Section 50(5)(c) of the Constitution provides that anyone who is detained has the right to communicate with, and be visited by, their relatives, their chosen religious counsellor, their chosen lawyer and their chosen medical practitioner. The right to be visited by all these people is important, but it is particularly important for prisoners to be allowed to see their medical practitioners, as Mr Tamangani’s case so tragically demonstrates.
There are at least three reasons this right is so vital:
- Prisoners are in the custody of the State which means the State is responsible for ensuring their health and well-being. If medical facilities in prisons are inadequate ‒ and it is notorious that they are basic at best and rudimentary or non-existent at worst ‒ then the prison authorities must take prisoners to hospitals outside their prisons or allow them to receive care and treatment from their own medical practitioners.
- Prisoners may be in poor health and need medication or treatment which their own medical practitioners can provide more readily than prison doctors.
- Prisoners who claim they have been assaulted by the police or prison authorities may need to be examined by their own doctors in order to establish their claims.
Above all, prison authorities must remember that prisoners have rights. Prisoners are deprived of much of their freedom of movement ‒ they cannot leave their prison whenever they want to ‒ and they may be deprived of other rights and freedoms so far as it is necessary to prevent them escaping and to maintain discipline in prisons. But apart from that they have all the fundamental human rights and freedoms guaranteed them by the Constitution, including the right to be seen by their chosen medical practitioner which, as we have pointed out, is specifically given to them by section 50(5)(c) of the Constitution. This is particularly so in the case of awaiting trial prisoners who have not been convicted of any criminal offence.
Even prisoners who have been found guilty of the most heinous crimes remain human beings entitled to their basic human rights. And it must be remembered that Mr Tamangani was an awaiting trial prisoner who had not been tried for, let alone found guilty of, any crime at all.
Prison authorities, in brief, have a duty to care for their prisoners and respect their rights. In the case of Mr Tamangani, it seems, they failed in this duty ‒ and they compounded their failure terribly by refusing to allow him to be seen by his own doctor even after being requested to do so by his lawyers.
In the event Mr Tamangani has died. All the authorities can do now is to ensure that his death is properly investigated at a public inquest and that those responsible for his death are brought to justice.
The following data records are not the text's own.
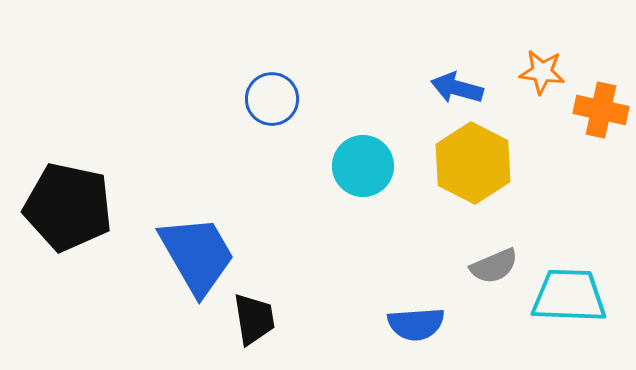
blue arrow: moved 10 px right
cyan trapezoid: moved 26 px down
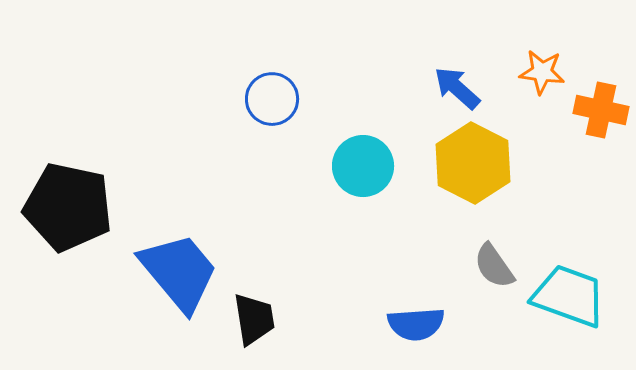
blue arrow: rotated 27 degrees clockwise
blue trapezoid: moved 18 px left, 17 px down; rotated 10 degrees counterclockwise
gray semicircle: rotated 78 degrees clockwise
cyan trapezoid: rotated 18 degrees clockwise
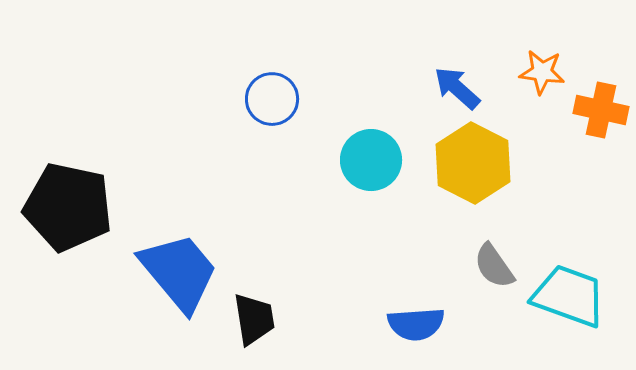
cyan circle: moved 8 px right, 6 px up
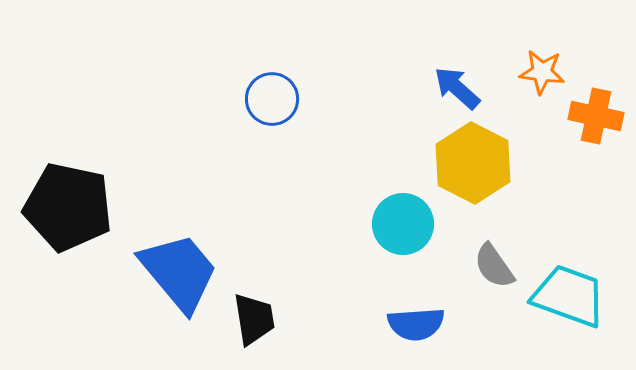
orange cross: moved 5 px left, 6 px down
cyan circle: moved 32 px right, 64 px down
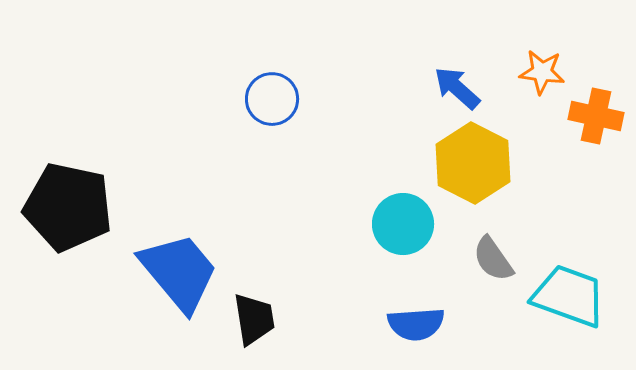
gray semicircle: moved 1 px left, 7 px up
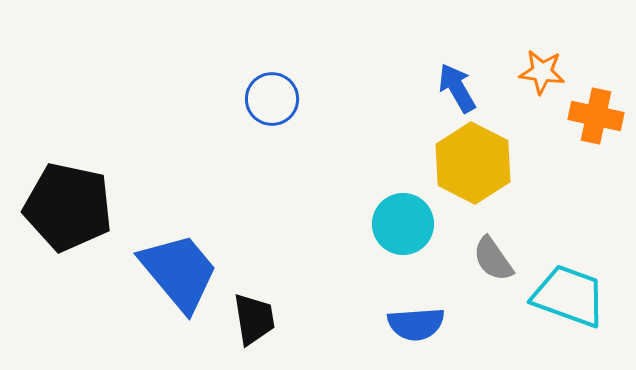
blue arrow: rotated 18 degrees clockwise
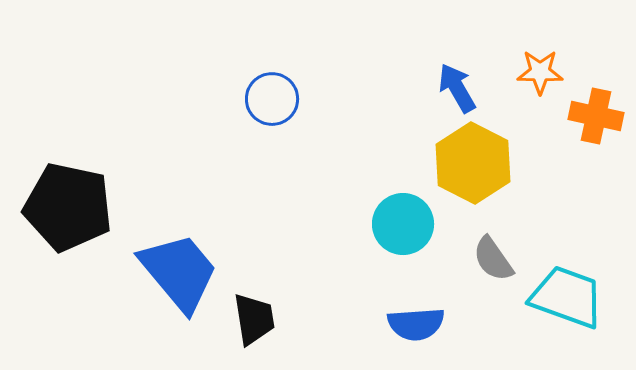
orange star: moved 2 px left; rotated 6 degrees counterclockwise
cyan trapezoid: moved 2 px left, 1 px down
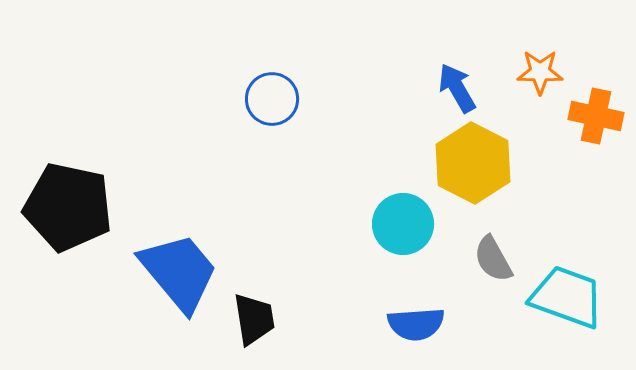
gray semicircle: rotated 6 degrees clockwise
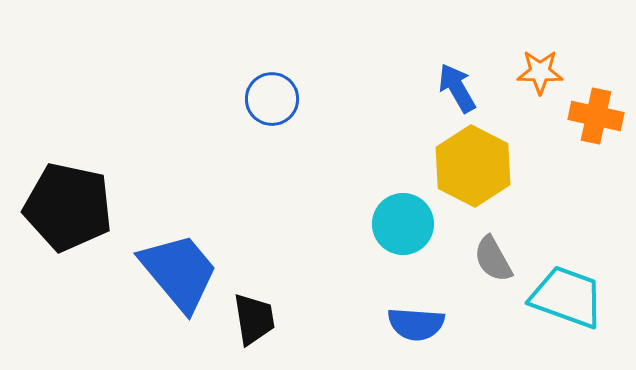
yellow hexagon: moved 3 px down
blue semicircle: rotated 8 degrees clockwise
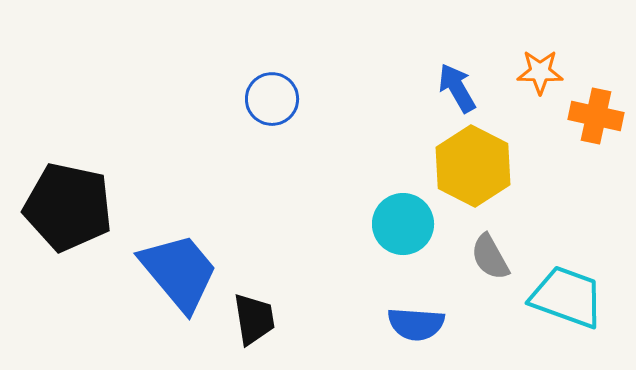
gray semicircle: moved 3 px left, 2 px up
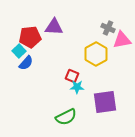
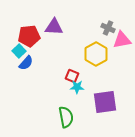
red pentagon: moved 1 px left, 1 px up
green semicircle: rotated 75 degrees counterclockwise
The underlying purpose of an inquest, as explained by a court in 1990, is to promote public confidence, to reassure the public that all deaths from unnatural causes will receive proper attention and investigation so that, where necessary, appropriate measures can be taken to prevent similar occurrences and to bring persons responsible for the deaths to justice. For an inquest to achieve this purpose a post-mortem examination should be conducted on the body of the deceased to establish the cause of death, and the post-mortem examination should be such as to promote public confidence in its thoroughness and impartiality. In this case, regrettably, public confidence may be lacking since a magistrate turned down a lawyers’ request to have an independent medical practitioner present when the post-mortem was conducted.
Mr Tamangani’s family might have been able to push more effectively for a proper post-mortem if an effective and independent complaints mechanism had been established under section 210 of the Constitution. Unfortunately the Government has not carried out its duty to establish such a mechanism, and the Constitutional Court has failed to order the Government to establish one, despite an application brought by Veritas in early 2016 requesting it to do so.